Type 1 diabetes is a type of diabetes in which the body does not produce insulin if you have type 1 diabetes. Your immune system targets and destroys the insulin-producing cells in your pancreas. Diabetes type 1 is most commonly diagnosed in children and young adults, but it can strike anyone at any age. To stay alive, people with type 1 diabetes must take insulin every day.

Diabetes type 2

Your body does not generate or utilise insulin well if you have type 2 diabetes. Type 2 diabetes can strike at any age, including youth. This type of diabetes, on the other hand, is more common in middle-aged and older adults.

Diabetes during pregnancy

During pregnancy, some women acquire gestational diabetes. This type of diabetes usually goes away once the baby is born.

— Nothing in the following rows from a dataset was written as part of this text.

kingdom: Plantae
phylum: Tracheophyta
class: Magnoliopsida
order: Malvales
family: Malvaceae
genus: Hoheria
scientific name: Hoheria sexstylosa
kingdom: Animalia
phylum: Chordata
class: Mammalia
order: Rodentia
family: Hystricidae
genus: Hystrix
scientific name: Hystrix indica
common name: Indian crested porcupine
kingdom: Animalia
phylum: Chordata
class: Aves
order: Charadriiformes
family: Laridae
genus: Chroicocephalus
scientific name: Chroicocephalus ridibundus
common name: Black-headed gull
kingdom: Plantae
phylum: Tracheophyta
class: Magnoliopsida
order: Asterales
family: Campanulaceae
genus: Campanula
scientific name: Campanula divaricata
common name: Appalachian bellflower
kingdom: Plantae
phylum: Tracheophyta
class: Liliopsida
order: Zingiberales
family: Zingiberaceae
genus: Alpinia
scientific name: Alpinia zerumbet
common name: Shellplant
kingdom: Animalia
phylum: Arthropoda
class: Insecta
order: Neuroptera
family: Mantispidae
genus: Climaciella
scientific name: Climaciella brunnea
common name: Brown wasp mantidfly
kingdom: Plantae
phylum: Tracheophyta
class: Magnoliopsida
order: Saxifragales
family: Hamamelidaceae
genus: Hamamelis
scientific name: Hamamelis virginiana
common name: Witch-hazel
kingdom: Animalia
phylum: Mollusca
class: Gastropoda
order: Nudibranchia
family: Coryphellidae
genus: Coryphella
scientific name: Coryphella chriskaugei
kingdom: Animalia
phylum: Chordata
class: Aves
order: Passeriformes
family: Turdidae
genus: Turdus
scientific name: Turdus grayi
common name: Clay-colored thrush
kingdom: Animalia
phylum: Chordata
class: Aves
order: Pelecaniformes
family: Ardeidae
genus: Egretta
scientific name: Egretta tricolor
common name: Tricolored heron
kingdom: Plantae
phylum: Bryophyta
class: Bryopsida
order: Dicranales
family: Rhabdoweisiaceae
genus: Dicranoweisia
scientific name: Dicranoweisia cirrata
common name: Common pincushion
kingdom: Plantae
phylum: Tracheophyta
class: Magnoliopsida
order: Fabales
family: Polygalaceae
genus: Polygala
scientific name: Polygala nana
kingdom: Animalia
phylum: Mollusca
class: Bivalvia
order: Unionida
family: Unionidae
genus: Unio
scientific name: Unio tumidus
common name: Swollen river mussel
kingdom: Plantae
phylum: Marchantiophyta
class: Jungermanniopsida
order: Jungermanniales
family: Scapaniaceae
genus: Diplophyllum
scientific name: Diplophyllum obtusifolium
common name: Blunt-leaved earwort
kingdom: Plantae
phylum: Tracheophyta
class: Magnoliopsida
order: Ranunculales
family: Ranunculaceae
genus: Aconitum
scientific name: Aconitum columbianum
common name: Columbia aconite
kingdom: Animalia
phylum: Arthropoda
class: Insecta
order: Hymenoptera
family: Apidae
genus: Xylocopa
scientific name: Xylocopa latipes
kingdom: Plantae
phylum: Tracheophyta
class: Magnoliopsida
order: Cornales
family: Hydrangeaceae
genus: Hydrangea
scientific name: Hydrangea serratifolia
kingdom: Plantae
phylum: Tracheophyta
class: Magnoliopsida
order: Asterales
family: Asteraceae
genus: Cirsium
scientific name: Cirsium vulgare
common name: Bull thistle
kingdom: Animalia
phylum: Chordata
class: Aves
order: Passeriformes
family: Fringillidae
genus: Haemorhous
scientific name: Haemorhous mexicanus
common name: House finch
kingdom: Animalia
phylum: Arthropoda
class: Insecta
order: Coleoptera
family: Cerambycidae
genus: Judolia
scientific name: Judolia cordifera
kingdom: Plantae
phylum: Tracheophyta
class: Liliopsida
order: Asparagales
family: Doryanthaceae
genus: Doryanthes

If you’ve experienced gestational diabetes, though, you’re more likely to develop type 2 diabetes later in life. It’s possible that diabetes diagnosed during pregnancy is actually type 2.


Diabetes affected 30.3 million persons in the United States in 2015, accounting for 9.4% of the population. More than one-fourth of them were unaware that they had the condition. One in in four people over the age of 65 has diabetes. In adults, type 2 diabetes accounts for 90-95 percent of occurrences. 1

How is Diabetes treated?

When you have diabetes, it’s critical to see a doctor on a regular basis, but booking multiple appointments or trying to get into an office when you need to can be challenging, if not impossible.  Our Urgent care combines the convenience of an urgent care facility with the preventative care you require. We are always accessible to assist you in monitoring your diabetes or its likely progression through frequent check-ups, and we can perform necessary bloodwork with our in-house lab testing facilities, even weekends and holidays.